I leaned down and placed my forehead on Benji’s cheek and talked to him calmly as the propofol began to put him to sleep. His nerves settled. The OR nurses, women I didn’t know, rushed me away with a “Bye, Mom,” insisting Benji was asleep. I told them I liked to wait for his telltale yawn. It didn’t come, and I was shooed away as they began occupying their assigned roles. Sure enough, just as I neared the door, I heard one of them say, “It’s okay, buddy.” I knew he wasn’t asleep yet. I stayed and said I love you loudly. His yawn followed.

Benjamin was very sleepy when he came back from surgery. He woke up and went immediately back to sleep for a long, deep nap. We let him rest. He clearly needed it.

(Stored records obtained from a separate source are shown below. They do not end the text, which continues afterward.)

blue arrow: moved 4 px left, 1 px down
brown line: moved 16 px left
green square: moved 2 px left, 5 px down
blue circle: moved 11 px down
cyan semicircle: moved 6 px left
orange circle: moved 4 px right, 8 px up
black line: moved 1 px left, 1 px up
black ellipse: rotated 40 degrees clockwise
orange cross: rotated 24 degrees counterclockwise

By the time Benji was ready to leave, we had been at the hospital for ten long hours. We stopped to pick up the medicines he would begin tonight: Prednisone and 6MP (tomorrow I’ll pick up the rescue drug Leucovorin). Gana brought Banyan to us as we arrived home, and we all shared a pot of soup. Benji has to take his 6MP no less than two hours after eating, so tonight was our first night back “on the clock” after dinner. This made for a late bedtime, but we took advantage of it with the first few innings of The World Series. Maybe the Rays will make it there next year.

There’s a full moon tonight, an auspicious time to fulfill intentions. I’m so grateful for Benji to be entering this maintenance phase. I spoke with his sweet teacher tonight. She was so concerned and so accommodating. I told her that he may or may not go to school tomorrow. We will see how he feels in the morning. I’m learning to take this recovery, this life, one day at a time.